12ページ 義兄妹って

 悠人は真剣に告げた。

「悠人……」

 母親は泣きそうになりながら、悠人の手を握り、父親は涙を堪える。

 二人の様子を見ていると、悠人の心の中に罪悪感が生まれる。

 自分は今まで何をしていたのだろう。

 妹のことを避けてばかりで、傷つけてばかりいた。

 何も言わずに、ただ我慢して、自分の感情を押し殺していた妹に対して、俺は何をしてきたのだろうか。

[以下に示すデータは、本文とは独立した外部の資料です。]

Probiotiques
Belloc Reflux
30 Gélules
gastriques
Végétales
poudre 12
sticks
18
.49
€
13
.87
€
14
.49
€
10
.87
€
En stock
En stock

 こんなにいい子が、何故、自分なんかと一緒に居るのか。

どうして自分を慕ってくれるのか。

 悠人はずっと疑問だった。

 だが、今なら分かる気がする。

 悠人は両親に向き直ると、改めてお願いをする。

「俺を本当の家族にして下さい」

 と。

 父親は力強く、悠人の手を握った。

 そして、悠人を抱きしめた。

 母親も悠人の肩に手を置く。

「ダメだよ」

 未歩は三人に向かって言った。三人とも未歩の方を振り向く。

 三人の目に映るのは、少し怒った顔をした未歩の姿だった。

「ど、どうした未歩。悠人が、お前の本当のお兄ちゃんになるんだぞ」

 父親は慌てる。

 母親は困惑した顔で未歩を見つめていた。

 悠人は何かを言おうとしたが、言葉が出なかった。

 未歩は首を横に振る。

 それから、はっきりと口に出した。

「お父さん、お母さん。義兄妹って結婚できるんでしょ。私、将来お兄ちゃんの姓になりたいな」

 と、恥じらう。

 悠人は目を大きく見開く。

 両親は、唖然とした表情を浮かべた。

(近親者間の婚姻の禁止)

 第734条 直系血族又は3親等内の傍系血族の間では、婚姻をすることができない。ただし、養子と養方の傍系血族との間では、この限りでない。